Do there exist positive integers $b,n>1$ such that when $n$ is expressed in base $b$, there are more than $n$ distinct permutations of its digits? For example, when $b=4$ and $n=18$, $18 = 102_4$, but $102$ only has $6$ digit arrangements. (Leading zeros are allowed in the permutations.) Lewis Chen.
Problem
Source: ELMO Shortlist 2012, N4
Tags: factorial, number theory proposed, number theory
hyperbolictangent
06.07.2012 02:55
Suppose there existed such a pair $n, b$, and let $r$ be the number of digits in the base $b$ representation of $n$, so that $b^{r - 1} \le n < b^r$. For each of the $b$ possible digits $i$ in base $b$, let $a_i$ denote the number of $i$'s in the representation of $n$. Then the number of permutations of digits in base $b$ is given by \[\frac{(a_0 + a_1 + \dots a_{b - 1})!}{(a_0!)(a_1!)\dots(a_{b - 1}!)} = \frac{r!}{(a_0!)(a_1!)\dots(a_{b - 1}!)}\]

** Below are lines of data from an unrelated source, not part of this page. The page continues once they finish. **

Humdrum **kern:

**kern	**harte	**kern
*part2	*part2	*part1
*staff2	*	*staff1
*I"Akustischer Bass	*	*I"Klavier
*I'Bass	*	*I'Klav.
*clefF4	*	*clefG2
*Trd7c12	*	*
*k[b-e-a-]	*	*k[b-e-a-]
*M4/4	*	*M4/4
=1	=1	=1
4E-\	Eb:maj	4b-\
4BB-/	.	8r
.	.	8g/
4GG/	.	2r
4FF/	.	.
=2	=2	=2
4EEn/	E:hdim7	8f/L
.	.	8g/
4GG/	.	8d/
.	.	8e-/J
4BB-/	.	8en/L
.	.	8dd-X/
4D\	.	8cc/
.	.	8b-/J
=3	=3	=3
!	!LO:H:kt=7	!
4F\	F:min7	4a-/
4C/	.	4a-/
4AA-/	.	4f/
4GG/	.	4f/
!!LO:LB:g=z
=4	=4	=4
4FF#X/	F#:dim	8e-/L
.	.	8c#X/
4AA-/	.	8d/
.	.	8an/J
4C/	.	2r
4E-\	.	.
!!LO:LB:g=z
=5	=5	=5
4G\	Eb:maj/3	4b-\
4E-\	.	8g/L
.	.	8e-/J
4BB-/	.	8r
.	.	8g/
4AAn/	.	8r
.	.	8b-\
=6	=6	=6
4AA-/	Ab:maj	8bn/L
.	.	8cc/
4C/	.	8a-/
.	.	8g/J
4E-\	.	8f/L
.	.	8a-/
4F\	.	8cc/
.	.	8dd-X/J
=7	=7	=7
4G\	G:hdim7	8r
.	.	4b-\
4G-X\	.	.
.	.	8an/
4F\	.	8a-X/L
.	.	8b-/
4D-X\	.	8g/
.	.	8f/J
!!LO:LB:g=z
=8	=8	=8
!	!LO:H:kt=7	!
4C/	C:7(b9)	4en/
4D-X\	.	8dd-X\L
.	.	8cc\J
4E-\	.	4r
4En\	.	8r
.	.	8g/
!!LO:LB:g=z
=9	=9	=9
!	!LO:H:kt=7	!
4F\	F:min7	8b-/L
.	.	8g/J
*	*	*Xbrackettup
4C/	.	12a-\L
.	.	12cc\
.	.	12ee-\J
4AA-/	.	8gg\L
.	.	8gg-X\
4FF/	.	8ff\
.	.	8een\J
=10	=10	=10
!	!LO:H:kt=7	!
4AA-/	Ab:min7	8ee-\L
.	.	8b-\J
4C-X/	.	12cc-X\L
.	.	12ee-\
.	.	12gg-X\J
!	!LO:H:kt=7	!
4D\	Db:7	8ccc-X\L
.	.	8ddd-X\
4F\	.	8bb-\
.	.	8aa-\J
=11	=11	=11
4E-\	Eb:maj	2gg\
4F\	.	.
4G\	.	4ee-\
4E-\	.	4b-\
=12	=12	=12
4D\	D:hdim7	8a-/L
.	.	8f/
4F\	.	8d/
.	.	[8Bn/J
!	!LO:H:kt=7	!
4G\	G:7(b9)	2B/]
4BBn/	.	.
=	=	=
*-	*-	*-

where \[\sum{a_i} = r\] For a fixed $r$ the number of permutations of digits is maximized when the factorial product in the denominator is minimized. If some $a_i, a_j$ satisfy $a_i - a_j \ge 2$, we can replace them with $a_i - 1$ and $a_j + 1$, respectively, and decrease the product. So no two $a_i$ may differ by more than $1$.
Let $r = pb + q$. Then the number of permutations of digits is at most \[\frac{r!}{p!^{(b - q)}(p + 1)!^q} = \] \[\Bigg( \frac{(pb + q)(pb + q - 1)\dots(pb + 1)}{(p + 1)^q} \Bigg) \Bigg(\frac{(pb)!}{(p!)^b}\Bigg) \le \] \[ (b^q)\prod_{k = 1}^{p}{\Bigg(\frac{(kb)(kb - 1)\dots((k - 1)b + 1)}{k^b} \Bigg) = }\] \[(b^q)(b!)\prod_{k = 2}^{p}{\Bigg(\frac{(kb)(kb - 1)\dots((k - 1)b + 1)}{k^b} \Bigg) \le }\] \[(b^q)(b!)(b^b)^{p - 1} \le\] \[(b^q)(b^{b - 1})(b^{b(p - 1)}) \le \] \[b^{bp + q - 1} \le n\] contradiction. Hence there exist no such $b, n$. The closest we can ever get is when the number of permutations equals $n$ - in this case take $b = n = 2$.
FinalSix
01.09.2013 17:16
Good problem,but I think it's not about number theroy.